Liebe Kolleginnen und Kollegen, man kann natürlich Kritik auch überziehen,
— ja —, wie das der Kollege Mechtersheimer
in seinen Redebeiträgen gestern im Ausschuß und auch in den letzten Debatten zur deutsch-französischen Zusammenarbeit getan hat. Das war zum großen Teil falsch und diffamierend. Die FDP wird es nicht zulassen, daß unsere französischen Freunde diffamiert oder gar noch in die falsche Ecke gestellt werden.
Liebe Kollegen, es drängt sich fast der Verdacht auf, als ob die GRÜNEN meinten, neue Feindbilder aufbauen zu müssen, um ihre Leute zusammenhalten zu können.
Mit den Idealen der Friedensbewegung sind Feindbilder nicht vereinbar.
Es ist schon ein bedrohliches Zeichen von Realitätsverlust, wenn Sie nicht wahrnehmen können, daß sich Franzosen und Deutsche gerade auch im Bereich der Sicherheitspolitik nähergekommen sind, und zwar nicht in der von Ihnen immer unterstellten nuklearen Komplizenschaft, nein, gerade im Bereich von Abrüstung und Entspannung. Die militärische Zusammenarbeit ist nur ein Teil, ein kleiner Teil der gemeinsamen Sicherheitspolitik. Der andere, viel wesentlichere Teil ist die Politik der Friedenssicherung durch Entspannung und Vertrauensbildung. Nur durch sie können die künstliche Teilung Europas überwunden und die Bedeutung von Rüstung und militärischen Strategien zurückgedrängt werden.

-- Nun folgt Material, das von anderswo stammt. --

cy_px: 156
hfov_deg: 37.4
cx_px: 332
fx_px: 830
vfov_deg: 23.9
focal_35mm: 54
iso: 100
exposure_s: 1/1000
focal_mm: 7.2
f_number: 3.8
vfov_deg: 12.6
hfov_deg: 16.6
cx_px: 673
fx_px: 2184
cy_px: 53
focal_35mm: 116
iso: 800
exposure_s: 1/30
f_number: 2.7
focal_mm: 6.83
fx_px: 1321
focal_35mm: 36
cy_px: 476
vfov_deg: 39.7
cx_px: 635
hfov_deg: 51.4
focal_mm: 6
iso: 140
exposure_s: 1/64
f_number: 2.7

Die neue Qualität unserer Partnerschaft kommt auch darin zum Ausdruck, daß dies kein klassisches Bündnis ist, das sich gegen andere richtet. Diese Partnerschaft ist für weitere Partner offen. Sie nutzt allen Partnern. Sie soll den Prozeß der europäischen Einigung fördern. Wir verfolgen sie auch im gesamteuropäischen Interesse.
Franzosen und Deutsche haben einen engen Abstimmungsprozeß auch in der Ostpolitik begonnen. Sie stimmen in der Einschätzung des Reformprozesses in der Sowjetunion überein. Beide sind bereit, die blockübergreifende wirtschaftliche Zusammenarbeit umfassend auszubauen und ihre wirtschaftliche Leistungsfähigkeit zu diesem Zweck einzusetzen.

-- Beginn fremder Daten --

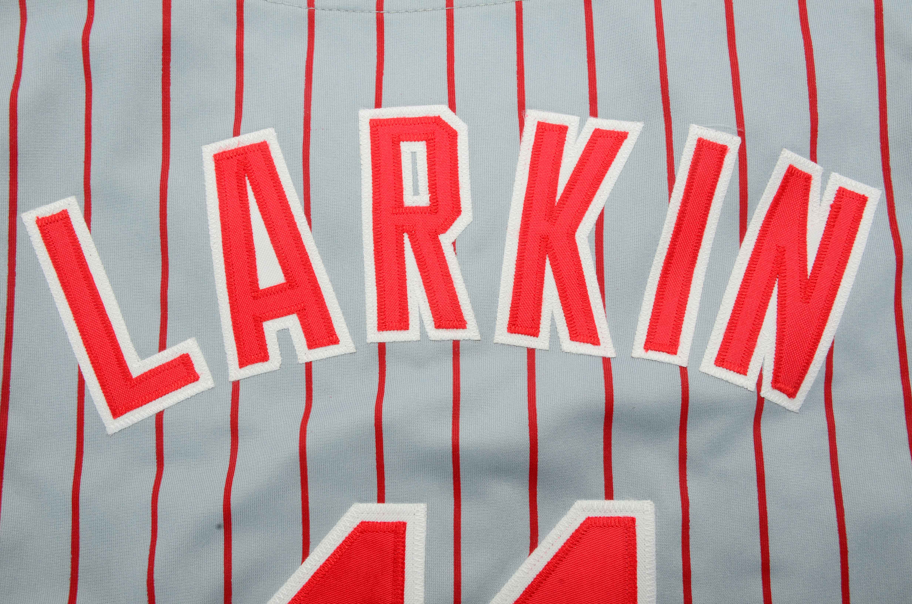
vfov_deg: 28.0
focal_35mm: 48
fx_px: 1213
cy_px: 302
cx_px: 456
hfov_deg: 41.2
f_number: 16
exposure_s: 1/160
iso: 200
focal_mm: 32
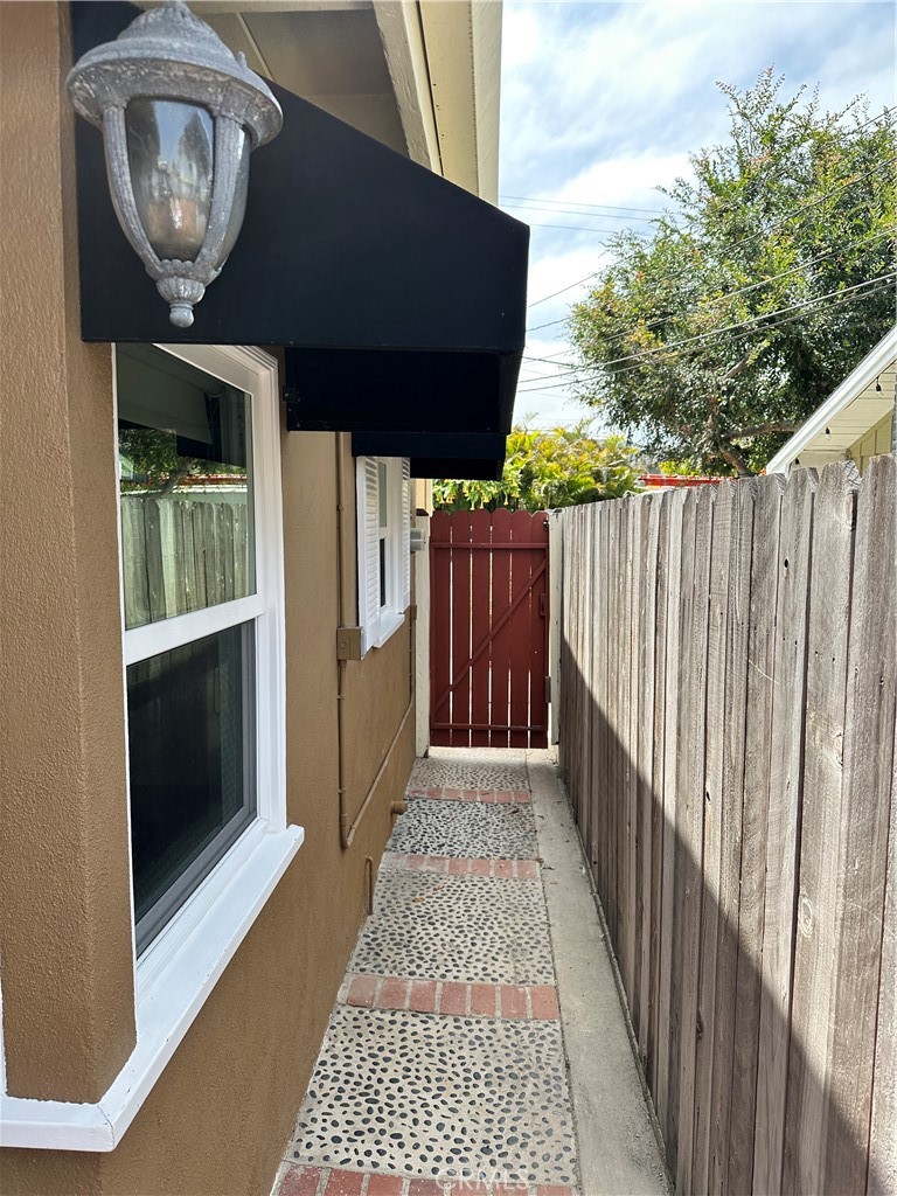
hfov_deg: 56.8
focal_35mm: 24
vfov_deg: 71.6
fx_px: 829
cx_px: 448
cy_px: 598
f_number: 1.78
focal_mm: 6.86
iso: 80
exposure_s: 1/1050
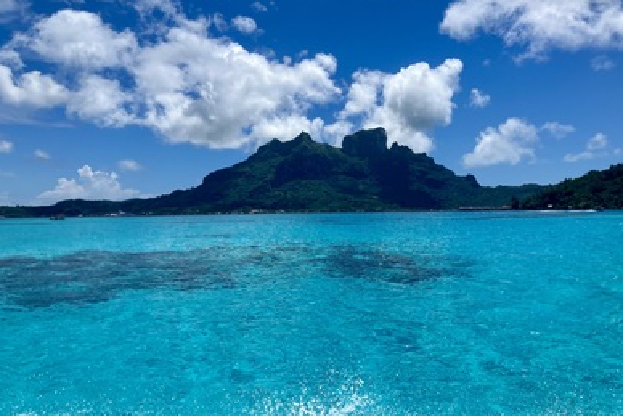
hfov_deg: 61.9
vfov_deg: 43.5
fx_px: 519
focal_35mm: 30
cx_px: 320
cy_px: 178
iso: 32
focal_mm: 3.99
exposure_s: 1/4878
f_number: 1.8
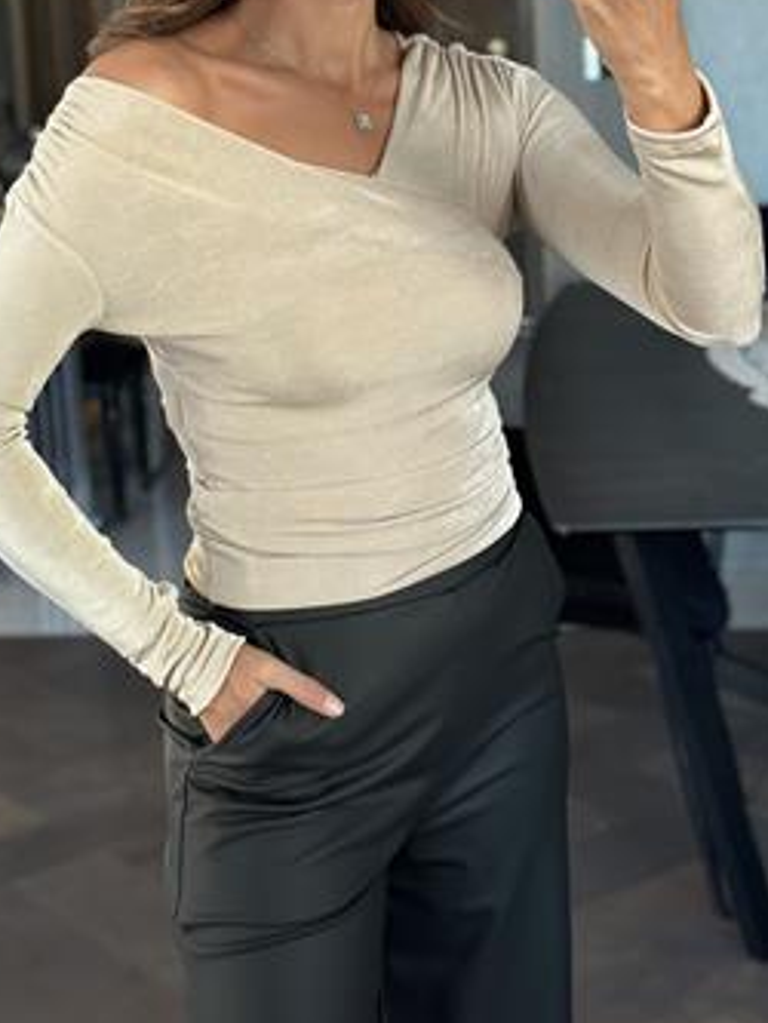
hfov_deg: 20.2
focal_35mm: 73
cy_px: 292
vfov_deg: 26.4
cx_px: 338
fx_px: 2158
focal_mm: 6.86
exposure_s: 1/55
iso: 320
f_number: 1.78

Auch die Zusammenarbeit im Finanz- und Wirtschaftsrat ist auf gemeinsamen Nutzen und die Förderung der europäischen Integration angelegt. Die Abstimmung unserer Währungspolitik ist ein Schlüssel für Fortschritt in allen Bereichen. Langfristig ist sie auch auf das Ziel einer unabhängigen europäischen Zentralbank ausgerichtet. Die FDP begrüßt, daß die Unabhängigkeit der Bundesbank durch das Protokoll nicht angetastet, sondern ausdrücklich anerkannt wird.

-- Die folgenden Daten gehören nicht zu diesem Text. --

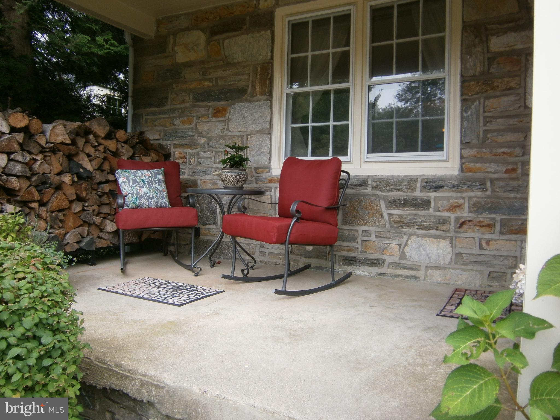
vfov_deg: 53.1
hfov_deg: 67.3
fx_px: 421
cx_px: 280
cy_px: 210
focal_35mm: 26
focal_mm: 4.7
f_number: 2.8
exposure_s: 1/160
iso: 80
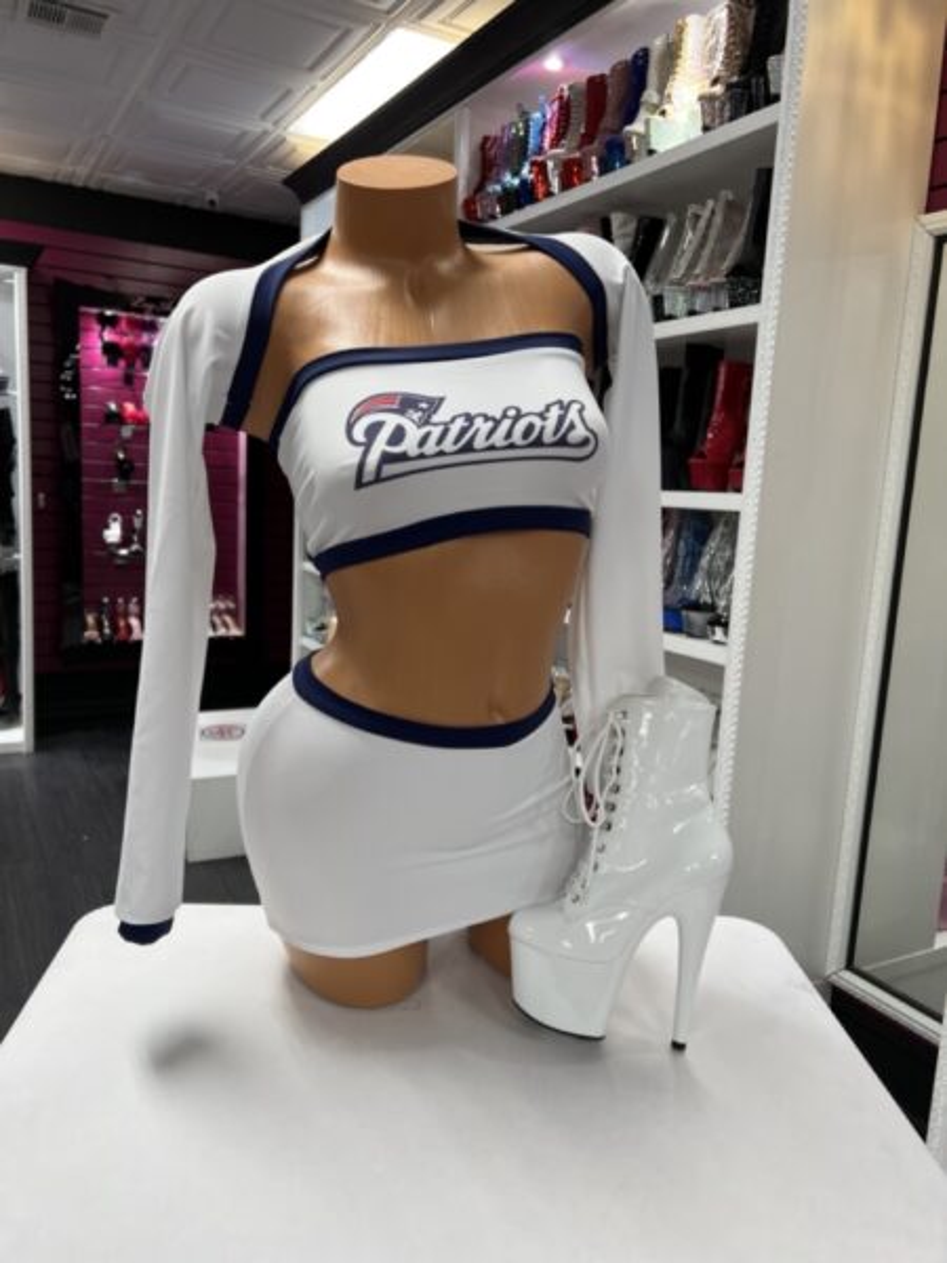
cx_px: 474
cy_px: 632
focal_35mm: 26
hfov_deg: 53.1
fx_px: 948
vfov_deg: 67.3
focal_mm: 5.7
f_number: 1.5
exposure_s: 1/60
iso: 64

Herr Voigt, Herr Ehmke, Sie haben hier einen vermeintlichen Konfliktpunkt wieder aufgewärmt. Der ist doch ausgeräumt. Das Zusatzprotokoll über den Sicherheits- und Verteidigungsrat legt eben nicht eine bestimmte Strategie fest.
Wir gewinnen aber neue Möglichkeiten, unsere Interessen frühzeitig und mit langfristiger Perspektive in eine gemeinsame Politik einzubringen, und das ist ein großer Gewinn.